Dokumentation Paul Ziegler hat in einem Vortrag detailgetreu über die Sanierung der Stadtpfarrkirche Münnerstadt berichtet, über die historischen Schätze und auch die Pannen.
Auf großes Interesse stieß der Vortrag von Paul Ziegler zur Renovierung der Stadtpfarrkirche. Die Pfarrgemeinde hat nach dem erfolgreichen Abschluss der Kirchenrenovierung die Reihe „Schatzkästlein St. Maria Magdalena“ ins Leben gerufen, um die Besonderheiten der Kirche hervorzuheben. Paul Ziegler machte mit seiner Dokumentation über den Ablauf der Bauarbeiten den Anfang.
Akribisch genau hat Paul Ziegler über sechs Jahre die Bauarbeiten begleitet. Er hatte nicht nur fotografiert, sondern die Zeit auch für Gespräche mit Handwerkern genutzt. Außerdem weckten manche Kunstwerke sein tieferes Interesse und er nahm sich Zeit, in Archiven nach mehr Informationen zu suchen, erfuhr das Publikum.

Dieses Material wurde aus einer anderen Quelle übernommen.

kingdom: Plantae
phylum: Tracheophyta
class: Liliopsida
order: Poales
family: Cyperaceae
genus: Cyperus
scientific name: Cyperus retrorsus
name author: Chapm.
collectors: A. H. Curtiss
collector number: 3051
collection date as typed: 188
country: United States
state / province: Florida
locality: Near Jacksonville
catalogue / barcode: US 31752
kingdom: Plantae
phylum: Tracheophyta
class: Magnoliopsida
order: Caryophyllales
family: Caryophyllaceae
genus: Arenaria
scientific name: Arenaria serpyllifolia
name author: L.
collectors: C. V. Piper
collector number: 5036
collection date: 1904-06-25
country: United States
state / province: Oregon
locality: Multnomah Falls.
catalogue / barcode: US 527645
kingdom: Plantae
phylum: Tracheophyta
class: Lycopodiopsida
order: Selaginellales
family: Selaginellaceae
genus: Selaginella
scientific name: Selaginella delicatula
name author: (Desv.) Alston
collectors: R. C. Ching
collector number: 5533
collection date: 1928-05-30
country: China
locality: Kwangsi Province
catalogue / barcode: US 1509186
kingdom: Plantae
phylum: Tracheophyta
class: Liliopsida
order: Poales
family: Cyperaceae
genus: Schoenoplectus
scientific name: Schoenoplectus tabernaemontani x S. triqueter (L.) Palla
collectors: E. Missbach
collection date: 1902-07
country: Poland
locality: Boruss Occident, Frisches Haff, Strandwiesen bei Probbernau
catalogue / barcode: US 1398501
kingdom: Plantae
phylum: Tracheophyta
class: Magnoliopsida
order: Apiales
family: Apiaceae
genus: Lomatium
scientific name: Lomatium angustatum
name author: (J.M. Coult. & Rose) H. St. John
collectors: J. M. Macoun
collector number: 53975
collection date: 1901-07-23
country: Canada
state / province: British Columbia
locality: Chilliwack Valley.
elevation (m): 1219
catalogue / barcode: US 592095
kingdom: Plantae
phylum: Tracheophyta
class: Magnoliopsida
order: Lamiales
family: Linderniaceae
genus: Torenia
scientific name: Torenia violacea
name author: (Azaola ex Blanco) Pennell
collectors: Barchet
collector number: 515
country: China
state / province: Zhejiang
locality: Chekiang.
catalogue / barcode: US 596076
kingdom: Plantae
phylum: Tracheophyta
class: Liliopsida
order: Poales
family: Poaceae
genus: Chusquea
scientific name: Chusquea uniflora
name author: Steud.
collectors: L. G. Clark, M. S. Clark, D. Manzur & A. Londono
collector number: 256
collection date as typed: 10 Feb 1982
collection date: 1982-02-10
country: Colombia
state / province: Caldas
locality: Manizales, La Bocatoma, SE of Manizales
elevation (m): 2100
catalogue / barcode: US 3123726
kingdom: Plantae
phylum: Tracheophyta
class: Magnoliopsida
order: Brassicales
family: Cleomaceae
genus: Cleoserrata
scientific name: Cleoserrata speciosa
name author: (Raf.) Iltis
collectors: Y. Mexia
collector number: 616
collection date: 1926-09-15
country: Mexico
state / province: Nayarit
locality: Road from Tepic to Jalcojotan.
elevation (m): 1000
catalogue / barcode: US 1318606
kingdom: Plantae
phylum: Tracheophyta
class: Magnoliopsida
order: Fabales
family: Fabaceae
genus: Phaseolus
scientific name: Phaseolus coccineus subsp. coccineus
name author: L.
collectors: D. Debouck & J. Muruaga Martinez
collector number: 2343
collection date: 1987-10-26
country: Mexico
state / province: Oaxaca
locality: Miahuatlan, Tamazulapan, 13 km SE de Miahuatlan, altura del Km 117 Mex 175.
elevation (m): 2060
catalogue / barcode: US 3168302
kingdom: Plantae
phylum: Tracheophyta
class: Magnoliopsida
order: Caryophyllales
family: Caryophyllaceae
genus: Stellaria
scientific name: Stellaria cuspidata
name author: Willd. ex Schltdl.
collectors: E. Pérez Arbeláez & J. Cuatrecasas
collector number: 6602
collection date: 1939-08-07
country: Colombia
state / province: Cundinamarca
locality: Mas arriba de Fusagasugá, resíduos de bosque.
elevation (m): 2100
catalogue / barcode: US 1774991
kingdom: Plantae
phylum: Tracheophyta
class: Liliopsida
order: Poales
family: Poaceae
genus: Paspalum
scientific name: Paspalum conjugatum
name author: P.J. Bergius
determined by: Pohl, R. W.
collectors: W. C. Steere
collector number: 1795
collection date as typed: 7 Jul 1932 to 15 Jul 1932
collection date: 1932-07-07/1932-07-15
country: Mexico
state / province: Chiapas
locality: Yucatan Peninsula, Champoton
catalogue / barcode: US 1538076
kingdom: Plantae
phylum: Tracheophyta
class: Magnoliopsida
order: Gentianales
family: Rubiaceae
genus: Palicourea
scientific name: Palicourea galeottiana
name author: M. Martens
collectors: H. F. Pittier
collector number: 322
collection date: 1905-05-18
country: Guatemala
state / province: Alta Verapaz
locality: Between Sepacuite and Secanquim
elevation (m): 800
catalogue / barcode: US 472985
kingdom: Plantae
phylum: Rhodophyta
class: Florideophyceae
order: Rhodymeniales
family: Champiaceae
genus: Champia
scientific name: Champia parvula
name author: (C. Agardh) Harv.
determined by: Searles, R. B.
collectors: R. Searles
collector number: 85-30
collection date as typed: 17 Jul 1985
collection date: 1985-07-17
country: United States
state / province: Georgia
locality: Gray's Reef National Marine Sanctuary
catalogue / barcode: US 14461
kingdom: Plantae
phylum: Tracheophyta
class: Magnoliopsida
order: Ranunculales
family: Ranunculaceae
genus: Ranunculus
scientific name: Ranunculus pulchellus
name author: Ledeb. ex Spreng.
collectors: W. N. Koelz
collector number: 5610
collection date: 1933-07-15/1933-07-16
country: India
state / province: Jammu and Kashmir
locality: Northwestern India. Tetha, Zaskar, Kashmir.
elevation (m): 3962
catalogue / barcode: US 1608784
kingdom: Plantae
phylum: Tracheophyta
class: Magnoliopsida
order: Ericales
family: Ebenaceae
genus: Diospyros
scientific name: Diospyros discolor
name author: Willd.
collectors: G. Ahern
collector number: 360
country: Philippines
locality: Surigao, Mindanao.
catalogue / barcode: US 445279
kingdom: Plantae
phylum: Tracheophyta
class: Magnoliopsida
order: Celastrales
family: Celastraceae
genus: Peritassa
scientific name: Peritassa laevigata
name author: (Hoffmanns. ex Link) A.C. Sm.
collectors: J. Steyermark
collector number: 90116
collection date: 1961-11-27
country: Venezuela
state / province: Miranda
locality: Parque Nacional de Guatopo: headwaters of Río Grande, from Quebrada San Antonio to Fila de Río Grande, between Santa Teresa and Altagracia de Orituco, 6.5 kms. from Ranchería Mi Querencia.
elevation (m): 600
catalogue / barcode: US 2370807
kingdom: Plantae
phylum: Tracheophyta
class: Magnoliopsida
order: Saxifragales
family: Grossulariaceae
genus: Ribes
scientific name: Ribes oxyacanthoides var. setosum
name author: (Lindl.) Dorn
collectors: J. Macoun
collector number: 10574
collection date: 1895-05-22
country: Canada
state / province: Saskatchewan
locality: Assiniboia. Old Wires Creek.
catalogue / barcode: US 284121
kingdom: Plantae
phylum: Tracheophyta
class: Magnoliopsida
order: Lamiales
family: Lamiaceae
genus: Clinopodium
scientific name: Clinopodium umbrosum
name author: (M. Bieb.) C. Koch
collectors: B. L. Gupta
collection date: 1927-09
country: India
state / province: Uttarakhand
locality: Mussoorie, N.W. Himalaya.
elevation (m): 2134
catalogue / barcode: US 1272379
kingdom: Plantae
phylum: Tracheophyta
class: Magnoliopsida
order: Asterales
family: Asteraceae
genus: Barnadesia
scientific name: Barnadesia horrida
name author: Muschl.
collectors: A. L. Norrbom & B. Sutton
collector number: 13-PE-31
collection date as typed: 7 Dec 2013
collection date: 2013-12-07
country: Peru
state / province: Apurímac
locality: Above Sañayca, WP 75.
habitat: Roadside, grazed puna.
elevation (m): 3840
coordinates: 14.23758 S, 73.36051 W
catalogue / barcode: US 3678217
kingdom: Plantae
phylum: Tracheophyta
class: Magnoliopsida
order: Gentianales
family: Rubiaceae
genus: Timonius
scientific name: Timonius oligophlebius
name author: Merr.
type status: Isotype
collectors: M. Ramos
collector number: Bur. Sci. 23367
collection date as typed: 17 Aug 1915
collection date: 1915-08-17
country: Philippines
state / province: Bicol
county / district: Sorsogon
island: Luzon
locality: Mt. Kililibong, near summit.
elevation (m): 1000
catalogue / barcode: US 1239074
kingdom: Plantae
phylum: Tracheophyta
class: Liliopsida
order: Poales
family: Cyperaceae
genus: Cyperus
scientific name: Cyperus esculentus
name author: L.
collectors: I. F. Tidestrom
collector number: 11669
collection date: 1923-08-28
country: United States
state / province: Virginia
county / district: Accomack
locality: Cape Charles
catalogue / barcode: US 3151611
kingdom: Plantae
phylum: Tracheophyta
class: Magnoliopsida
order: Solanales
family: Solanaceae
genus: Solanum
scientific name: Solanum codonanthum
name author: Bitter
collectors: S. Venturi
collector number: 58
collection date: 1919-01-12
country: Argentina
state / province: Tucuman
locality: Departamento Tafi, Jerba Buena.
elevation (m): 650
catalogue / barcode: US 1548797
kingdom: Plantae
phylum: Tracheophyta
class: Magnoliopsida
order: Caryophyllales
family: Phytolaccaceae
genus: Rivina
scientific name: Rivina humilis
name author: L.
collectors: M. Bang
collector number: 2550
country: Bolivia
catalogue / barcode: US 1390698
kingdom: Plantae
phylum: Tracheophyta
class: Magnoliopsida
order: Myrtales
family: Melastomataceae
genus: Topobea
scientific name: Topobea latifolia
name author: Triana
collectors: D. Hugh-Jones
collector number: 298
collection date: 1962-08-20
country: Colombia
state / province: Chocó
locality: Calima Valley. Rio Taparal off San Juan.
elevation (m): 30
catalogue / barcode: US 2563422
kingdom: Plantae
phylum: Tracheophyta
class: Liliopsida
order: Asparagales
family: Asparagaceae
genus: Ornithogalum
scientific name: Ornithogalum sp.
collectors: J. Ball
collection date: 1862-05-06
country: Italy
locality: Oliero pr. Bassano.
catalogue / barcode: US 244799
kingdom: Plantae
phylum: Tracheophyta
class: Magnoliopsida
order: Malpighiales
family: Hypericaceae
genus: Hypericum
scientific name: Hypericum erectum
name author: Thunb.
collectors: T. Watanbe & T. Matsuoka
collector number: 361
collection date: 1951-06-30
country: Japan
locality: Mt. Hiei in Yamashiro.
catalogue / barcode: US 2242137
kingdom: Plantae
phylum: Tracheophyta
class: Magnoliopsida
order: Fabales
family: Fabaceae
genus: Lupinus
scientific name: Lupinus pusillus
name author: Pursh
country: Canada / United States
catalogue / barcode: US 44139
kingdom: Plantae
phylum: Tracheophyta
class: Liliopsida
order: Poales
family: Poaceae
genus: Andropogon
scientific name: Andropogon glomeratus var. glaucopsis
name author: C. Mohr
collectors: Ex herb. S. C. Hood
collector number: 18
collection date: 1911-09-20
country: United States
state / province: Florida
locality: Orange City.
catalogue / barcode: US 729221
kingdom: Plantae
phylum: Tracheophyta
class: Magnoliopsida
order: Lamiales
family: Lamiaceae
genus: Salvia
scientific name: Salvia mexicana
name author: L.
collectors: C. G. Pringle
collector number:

Als Beispiel dafür stellte Ziegler das historische und großformatige Noli-me-tangere-Bild vor, das im Chor der Stadtpfarrkirche hängt. Als Künstler ist hier Caspar Haas aus Bad Neustadt genannt, der das Bild 1650 gemalt hat. Tatsächlich hatte der Referent mit Unterstützung des Münnerstädter Pfarrarchivars Bernd Eckert in alten Dokumenten die Rechnung für das Kunstwerk samt Haas’ Namen gefunden. Beeindruckend war auch der Fotovergleich zwischen den Aufnahmen vor und nach der Bildrestaurierung. Die Patina vergangener Zeiten ist entfernt, das Kunstwerk ist dadurch viel detailreicher und heller geworden.
Zwei Dachstühle
Paul Ziegler stellte in seinem Vortrag die Abläufe der Sanierung vor, angefangen von der statischen Sicherung des nördlichen Seitenschiffes, wo ein neuer Dachstuhl der Kirchenmauer wieder mehr Stabilität gegeben hat. Diese Arbeit bildete 2019 den Auftakt der Maßnahme. Für die Zuhörer hatte Ziegler die komplizierten Sicherungsarbeiten verständlich und mit Bildern dargestellt. Anhand von Fotografien des alten Dachgebälks wurde deutlich, weshalb hier ein neuer Dachstuhl notwendig geworden war. Aus Denkmalschutzgründen gibt es nun zwei Dachstühle im Gebälk, denn der jahrhundertealte und jetzt nutzlos gewordene wurde nicht entfernt.
Ausführlich berichtete Ziegler über die Reinigung der historischen Glasfenster, die um 1420 entstanden sind und bis heute ihre Strahlkraft erhalten haben. Verschmutzungen hatten den Fenstern zugesetzt. Sie mussten deshalb in aufwendiger Feinarbeit konserviert werden.
Etappe für Etappe präsentierte Ziegler den Ablauf der Baumaßnahme. Besonders emotional erlebte er das Abnehmen und Wiederanbringen der Riemenschneiderfiguren am Altar. Das Gesprenge selbst war über die Jahre eingepackt worden – zum Schutz vor Staub und Baustellenschmutz.
Dass die Dokumentation so zeitaufwendig werden würde, hätte er anfangs nicht gedacht, erklärte er dem Publikum. Er berichtete über den Ausbau der Kirchenbänke und den Wiedereinbau. Jetzt gibt es wieder einen Mittelgang. Auf Bankreihen im südlichen und nördlichen Seitenschiff wurde verzichtet. Immer wieder belegte er anhand von Vorher- und Nachherbildern die Veränderungen.